Remove this line from the loop:

/* Get a new sensor event */ 
  interrupt();

You don't need to call the interrupt routine. Interrupts work by interrupting the main program flow when ever an interrupt condition is met, then executing the interrupt service routine (in your case interrupt()) then back to where ever the program left off.

attachInterrupt(0, interrupt, RISING); is a function that enables an interrupt, in this case rising edge on INT0, and tells it what function to jump to (interrupt) when the interrupt condition is met.

The way you have it now, it is setting sensor_update=1; as fast as the loop can loop.

From comments:

void loop(void) 
{
    sensors_event_t event; 

The following will loop forever if the the flag is set as buff[0] is not updated:

    readFrom(0x53, 0x30, 1, buff);
    while(buff[0] & 0b10000000){
        accel.getEvent(&event);
    } 

Instead read the data then check the flag using a do loop:

    do {
        accel.getEvent(&event);
        readFrom(0x53, 0x30, 1, buff);
    } while(buff[0] & 0b10000000);

The rest of the code:

    Serial.print("buff: "); Serial.print(buff[0], BIN); Serial.print("  ");

    delay(10);
    mag_calculation (event.acceleration.x, 
                     event.acceleration.y, 
                     event.acceleration.z);

Remove the detach interrupt, it is not needed.
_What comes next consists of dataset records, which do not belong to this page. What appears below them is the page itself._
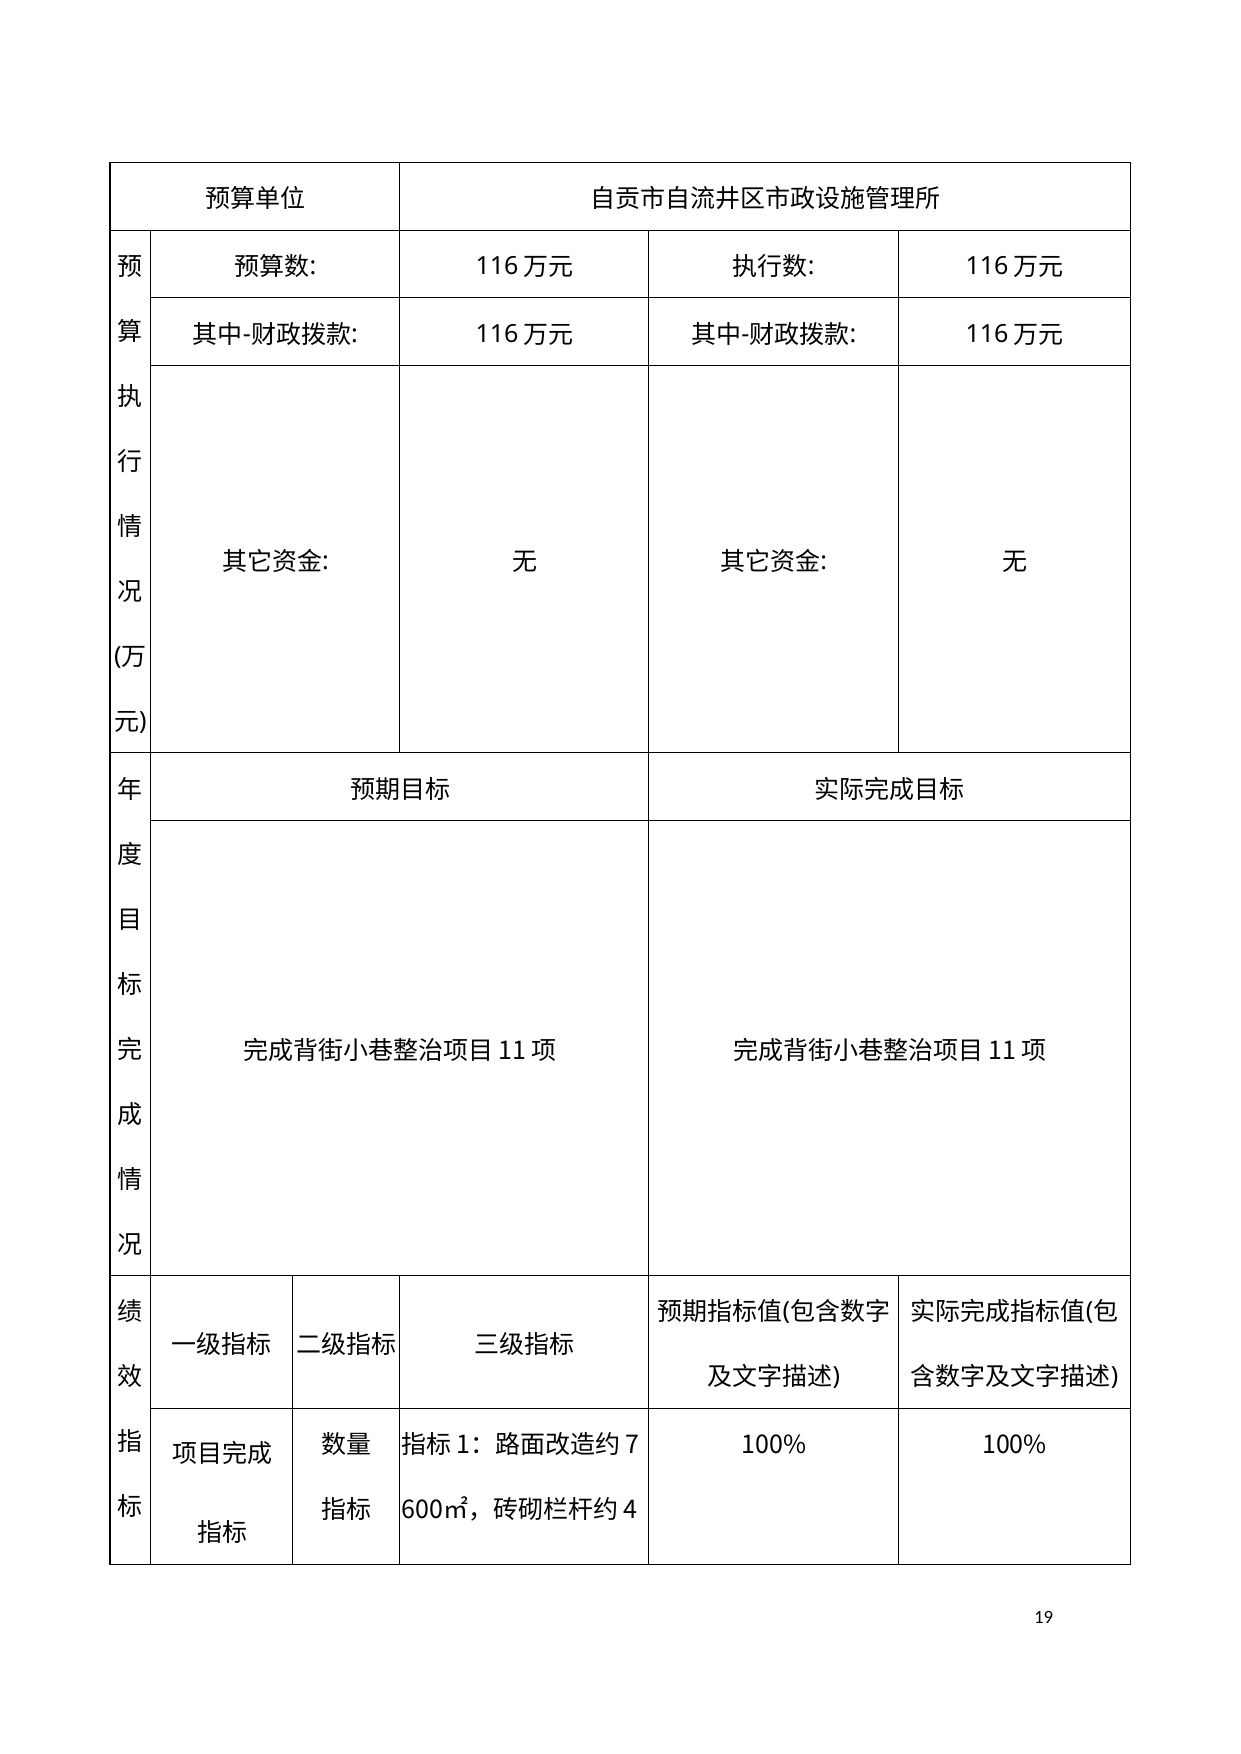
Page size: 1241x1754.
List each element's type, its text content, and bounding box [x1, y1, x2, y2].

table_cell 预期指标值(包含数字及文字描述) [649, 1276, 898, 1407]
table_cell 其中-财政拨款: [649, 298, 898, 365]
table_cell 116万元 [400, 298, 648, 365]
table_cell 其中-财政拨款: [151, 298, 399, 365]
table_cell 116万元 [899, 298, 1130, 365]
table_cell 绩效指标完成情况 [111, 1276, 150, 1563]
table_cell 完成背街小巷整治项目11项 [151, 821, 648, 1275]
table_cell 预期目标 [151, 753, 648, 820]
table_cell 无 [400, 366, 648, 752]
table_cell 无 [899, 366, 1130, 752]
table_cell 实际完成指标值(包含数字及文字描述) [899, 1276, 1130, 1407]
table_cell 预算数: [151, 231, 399, 297]
table_cell 二级指标 [293, 1276, 399, 1407]
table_cell 三级指标 [400, 1276, 648, 1407]
table_cell 自贡市自流井区市政设施管理所 [400, 163, 1130, 229]
table_cell 100% [649, 1409, 898, 1563]
table_cell 预算执行情况(万元) [111, 231, 150, 752]
table_cell 年度目标完成情况 [111, 753, 150, 1275]
table_cell 116万元 [400, 231, 648, 297]
table_cell 项目完成 指标 [151, 1409, 292, 1563]
table_cell 数量 指标 [293, 1409, 399, 1563]
table_cell 100% [899, 1409, 1130, 1563]
table_cell 执行数: [649, 231, 898, 297]
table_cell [400, 1409, 648, 1563]
table_cell 预算单位 [111, 163, 399, 229]
table_cell 其它资金: [151, 366, 399, 752]
table_cell 一级指标 [151, 1276, 292, 1407]
table_cell 完成背街小巷整治项目11项 [649, 821, 1130, 1275]
table_cell 实际完成目标 [649, 753, 1130, 820]
table_cell 116万元 [899, 231, 1130, 297]
table_cell 其它资金: [649, 366, 898, 752]
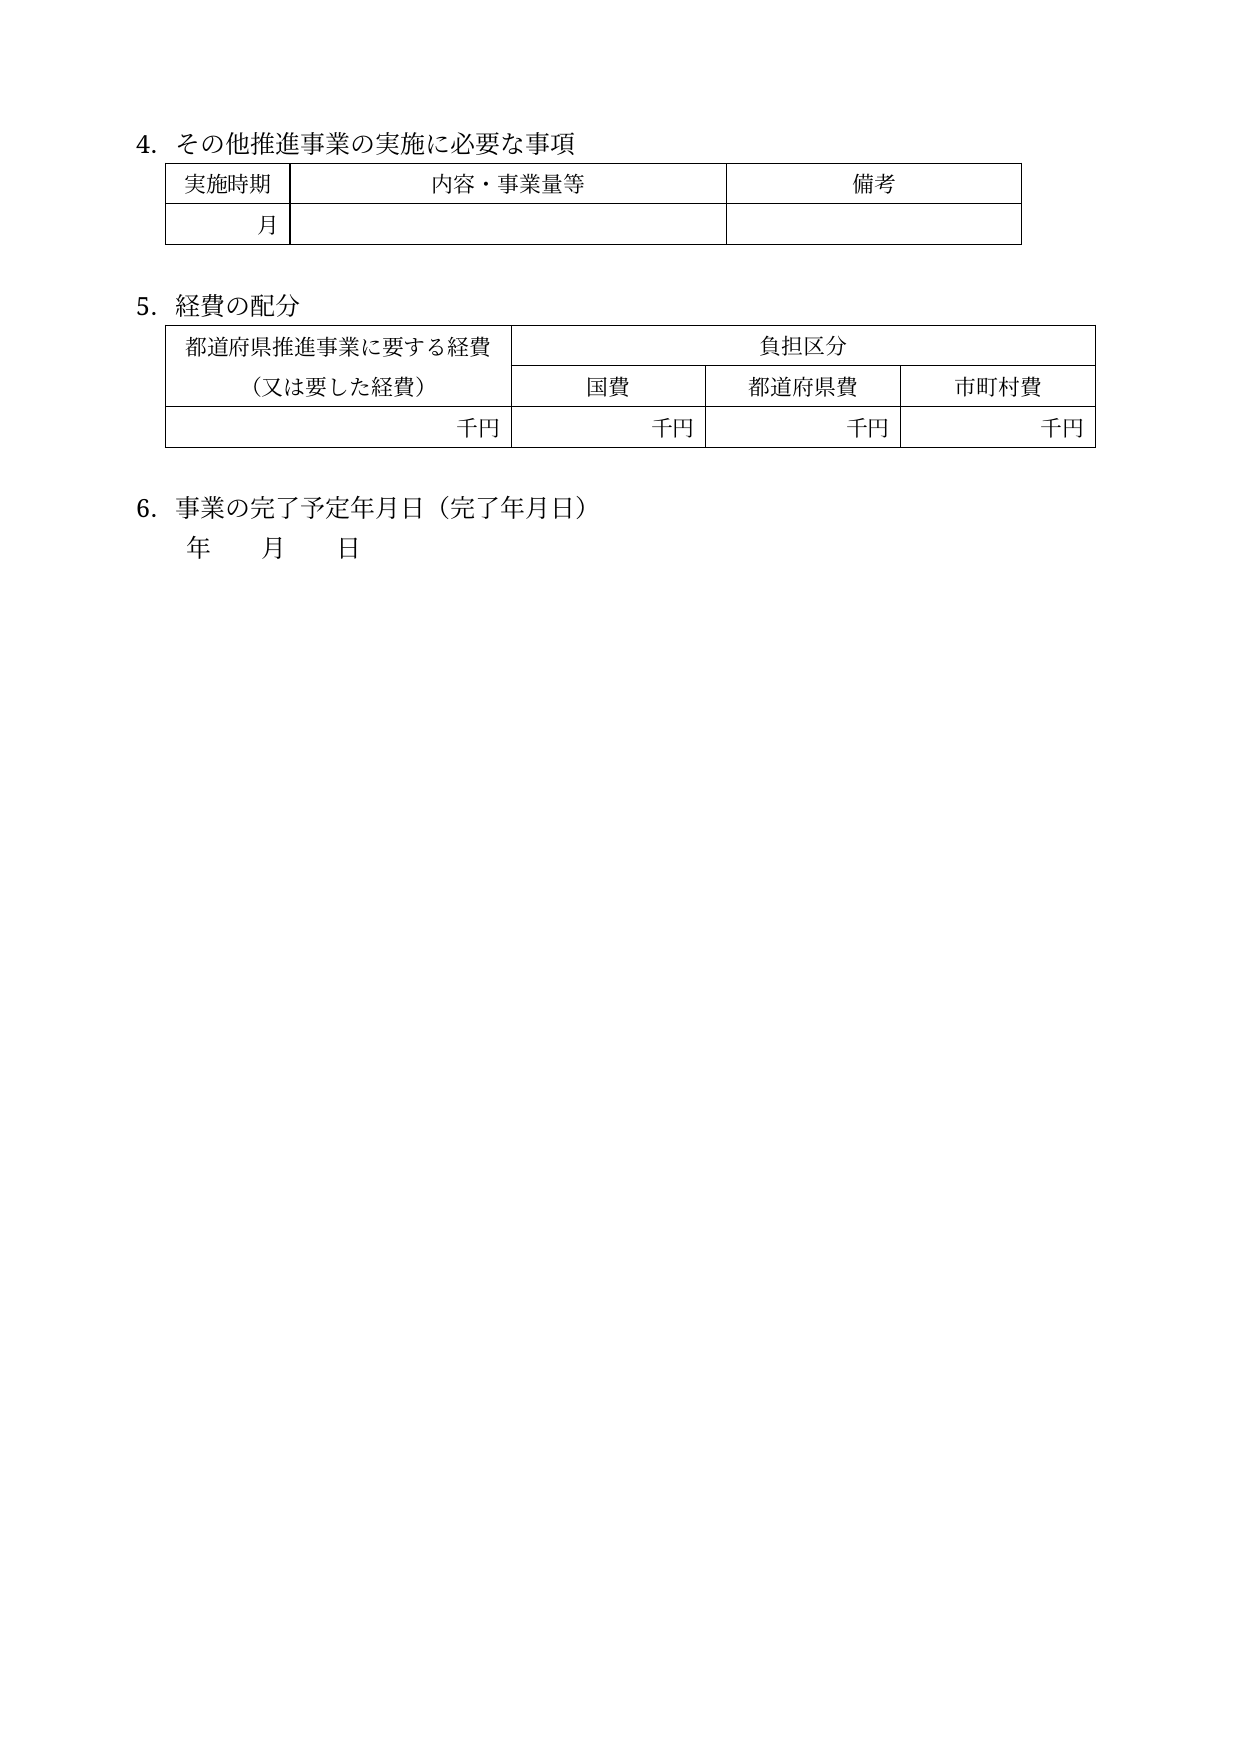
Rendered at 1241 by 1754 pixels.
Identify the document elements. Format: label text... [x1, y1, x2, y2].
The MCU will clear its interrupt flag when the code enters the ISR. By detaching here, the interrupt is disabled, and if sensor_update was 0 then it would never be enabled again by your following code.

    detachInterrupt(0);

    if(sensor_update==1 ) {
        sensor_update=0;//reset

Likewise remove the attach interrupt.

        attachInterrupt(0, interrupt, RISING);
    }
}